Brenda s'efforce de continuer :
— Plus tard, toutes sortes de rumeurs commencèrent à circuler dans la ville. Avant que la nouvelle ne se répande, une équipe d'Exécuteurs se présenta comme des émissaires de l'Empereur et expliqua que la ville d'Astoria avait été choisie comme zone de test. Ils assumèrent la responsabilité du blocus et affirmèrent que ce programme était crucial pour la survie de l'humanité.
— Hélas, les dirigeants de la ville ne l'ont pas vu d'un bon œil. Ils ne pouvaient pas accepter de risquer leur vie pour une cause dont d'autres pouvaient s'occuper, ajoutai-je.
— Ils commencèrent à réquisitionner les réserves de sérum pour eux-mêmes avant de délivrer en masse de faux laissez-passer pour la capitale. Ils espéraient que les Exécuteurs seraient trop occupés à empêcher les gens de quitter la ville. Pendant ce chaos, ils prévoyaient de s'échapper grâce à l'un des tunnels souterrains d'urgence dont seul le maire était censé connaître l'existence.

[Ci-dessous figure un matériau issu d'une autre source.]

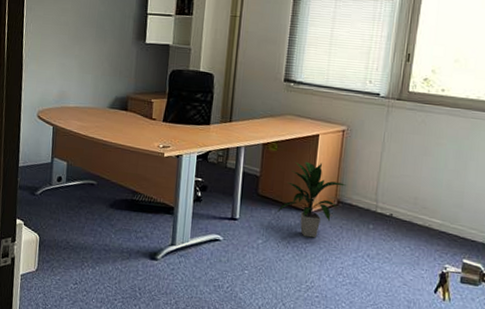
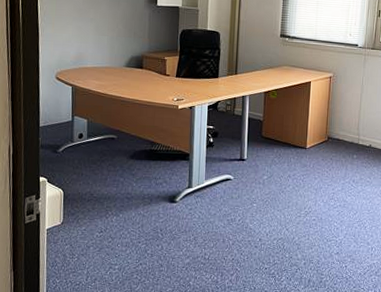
indoor plant: present [276,161,347,238] -> none [278,105,335,170]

Brenda se mit à tousser violemment.
— Hier, lorsque j'ai appris qu'il existait un moyen de fuir, je ne voulais pas risquer de mourir pendant l'Éveil. J'avais tellement peur, dit-elle en bégayant. Je ne sais plus ce qui m'a pris… Alors j'ai passé un marché avec le maire sans que Victor ne soit au courant. Si je lui remettais l'argent que Victor a gardé depuis des années, afin qu'il puisse mener une belle vie hors de la ville une fois ses privilèges perdus, en échange, il m'emmènerait avec lui.
Elle éclata en sanglots et supplia qu'on lui pardonne.
— Que s'est-il passé ensuite ?
Mon ton glacial l'obligea à ravir ses larmes.
— Le passage que nous avons emprunté nous a menés à plus de cinq kilomètres de la ville, dans une vieille mine abandonnée le long d'une montagne.
Elle se mit soudain à convulser, comme si elle revivait ce moment.
— En nous retournant pour voir la ville d'en haut, nous avons aperçu les corps sans vie de tous ceux qui avaient tenté de fuir…
Du sang coula de son nez alors qu'elle parlait. Lucy voulait la soutenir, mais je la retins.
— En vérité, ceux qui bloquaient la ville n'étaient pas des Exécuteurs, mais plus d'un millier de Calamités. Des insectes de toutes sortes entouraient la ville.
Elle inspire profondément avant de conclure :
— Ensuite, nous avons vu ce monstre… Un serpent géant à la peau verte, long de plus de cent mètres et large de trois mètres. Le pire, c'était que les prétendus Exécu
teurs lui obéissaient comme s'ils étaient sous son emprise.